The wonky classic 2001 single "La La Land" released on Relief repeats the "Flash" template with loopy—wild beats and a hook utilizing his signature vocals supplemented by Walter Phillips. Since its release, the chart-topping song epic lyrics were remixed multiple times and claimed multiple acclimates. The club sing-along masterpiece is simple and straightforward, touching on drug use (you know something about those little pills), which some of us know too well-- looking for the excitement of La La land and the afterparty at whatever rave we find ourselves. 

"Shake & Pop" 

This 2006 electronic track with supporting vocals by Walter Phillips is full of danceability and energy with its simple instrumental beat. This track strays away from the deeper tech-house side of Green Velvet's style, showcasing lighter, more pop-house notes. The hit has the same vocal gimmick and popping beat, just like any of his other tracks having the mastership to make your move.   

"Satisfy (feat. Dajae) [Tiger Stripes & Pleasurekraft Remix]" 

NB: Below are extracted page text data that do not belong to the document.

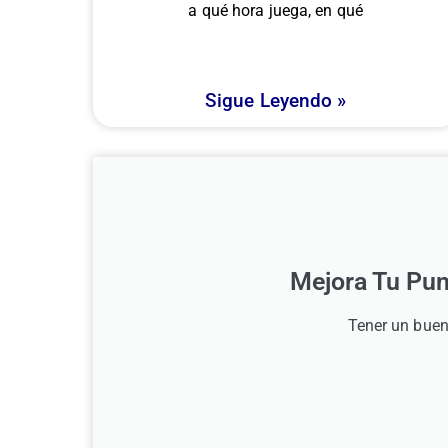
a qué hora juega, en qué
Sigue Leyendo »
Mejora Tu Pun
Tener un buen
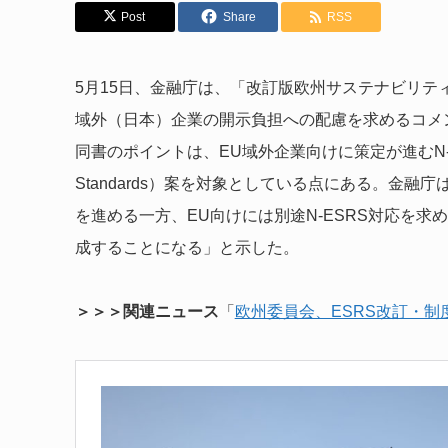
Post
Share
RSS
5月15日、金融庁は、「改訂版欧州サステナビリテ
域外（日本）企業の開示負担への配慮を求めるコメ
同書のポイントは、EU域外企業向けに策定が進むN-ESRS（Non-E
Standards）案を対象としている点にある。金融
を進める一方、EU向けには別途N-ESRS対応を
成することになる」と示した。
＞＞＞関連ニュース
「
欧州委員会、ESRS改訂・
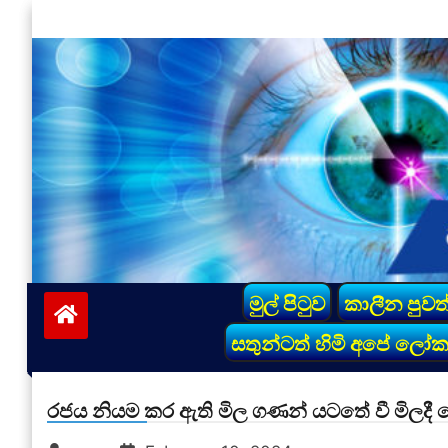
Skip
to
content
vinivida.lk
මුල් පිටුව
කාලීන පුවත
සතුන්ටත් හිමි අපේ ලෝ
රජය නියම කර ඇති මිල ගණන් යටතේ වී මිලදී 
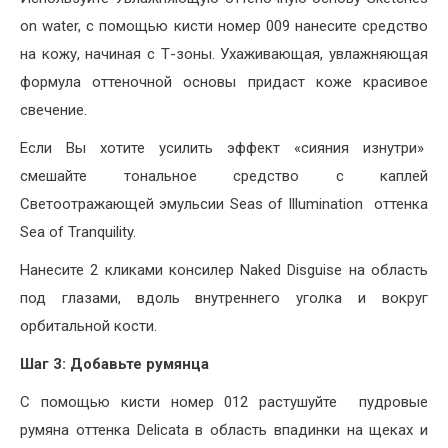
on water, с помощью кисти номер 009 нанесите средство
на кожу, начиная с Т-зоны. Ухаживающая, увлажняющая
формула оттеночной основы придаст коже красивое
свечение.
Если Вы хотите усилить эффект «сияния изнутри»
смешайте тональное средство с каплей
Светоотражающей эмульсии Seas of Illumination оттенка
Sea of Tranquility.
Нанесите 2 кликами консилер Naked Disguise на область
под глазами, вдоль внутреннего уголка и вокруг
орбитальной кости.
Шаг 3: Добавьте румянца
С помощью кисти номер 012 растушуйте пудровые
румяна оттенка Delicata в область впадинки на щеках и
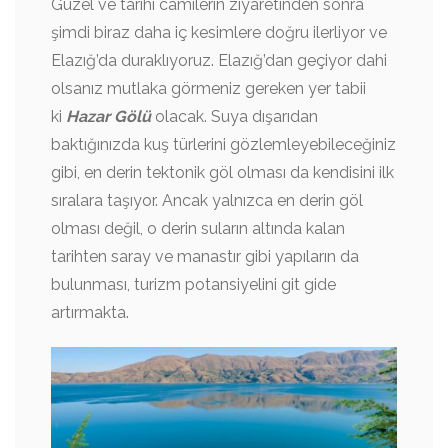
Güzel ve tarihi camilerin ziyaretinden sonra
şimdi biraz daha iç kesimlere doğru ilerliyor ve
Elazığ’da duraklıyoruz. Elazığ’dan geçiyor dahi
olsanız mutlaka görmeniz gereken yer tabii
ki
Hazar Gölü
olacak. Suya dışarıdan
baktığınızda kuş türlerini gözlemleyebileceğiniz
gibi, en derin tektonik göl olması da kendisini ilk
sıralara taşıyor. Ancak yalnızca en derin göl
olması değil, o derin suların altında kalan
tarihten saray ve manastır gibi yapıların da
bulunması, turizm potansiyelini git gide
artırmakta.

Tiger Stripes and Pleasurekraft revamp of Cajmere's "Satisfy" brings the original tune to new ranks of funky weirdness. The fire remix plays up the underlying tribal tones of the original mix and accentuates the bass. Moreover, Dajae's vocals in the remixed version are slightly distorted robotically, along with the reduplication of the eerie cooing sound. Nothing short of sexy dancefloor magic.   

"Calm Under Pressure (feat. Maceo Plex)" 

Teaming up with fellow heavyweight producer Maceo Plex for a new release on Cajual Records for the 2013 track "Calm Under Pressure." The collaboration may seem oddly suited as their styles are divergent. However, this track came out finessed and solid with an effortlessly definable Maceo Plex bassline and a certain polish and finesse more attributed to Cajmere's familiarity in the studio.

"Brighter Days (feat. Dajae) [Underground Goodies Remix]"

Another early Cajmere house tune with vocals by the queen Dajae is a straight-up anthem that has been the blueprint for a thousand house tunes since its release in 1992. Compiled of an essential bumpy 909, chopped up soulful vocal, finished off with a whole lot of cowbell, a quintessential Chicago house masterpiece inspiring shufflers and house steppers alike to destroy the dancefloor. This track is an oldie but goodie, done just right.